To raise cash for the transaction, TSR proposes obtaining $290 million in cash under a secured senior bank credit facility, $250 million in proceeds from a senior note offering and $150 million in a senior subordinated note offering.

The company said Banc One Capital Markets Inc. and The First National Bank of Chicago both have expressed interest in funding the senior bank facility. TSR also said several investment banking firms have stated a willingness to participate in the various notes offerings.

Arch, for its part, proposes to pay MobileMedia secured creditors $262 million in cash borrowed from its bank facility and another $217 million from proceeds of a stock-rights offer to MobileMedia unsecured creditors

The Arch deal offers all involved a greater stake in the new company the acquisition would create. However, there is more risk involved. Those creditors with faith in the new company’s growth likely will choose this option, betting the combined company eventually will be worth more than $2 a share and, as such, would allow them to recoup their stock price and their debt.

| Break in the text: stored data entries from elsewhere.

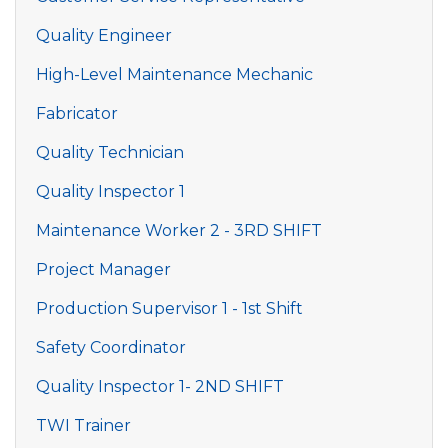
Quality Engineer
High-Level Maintenance Mechanic
Fabricator
Quality Technician
Quality Inspector 1
Maintenance Worker 2 - 3RD SHIFT
Project Manager
Production Supervisor 1 - 1st Shift
Safety Coordinator
Quality Inspector 1- 2ND SHIFT
TWI Trainer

The TSR deal offers less up-front risk but no long-term potential. Secured creditors get paid off in cash, and unsecured creditors are only asked to subscribe to another $65 million, rather than $217 million in the Arch plan. Those creditors who wish to recoup their losses and move likely will opt for this plan.

Should the TSR plan prevail, MobileMedia would remain in bankruptcy protection for several more months as TSR seeks the approval of all appropriate regulatory agencies. Also, TSR would be responsible for the $25 million breakup fee required by Arch, as dictated in the definitive merger agreement between it and MobileMedia.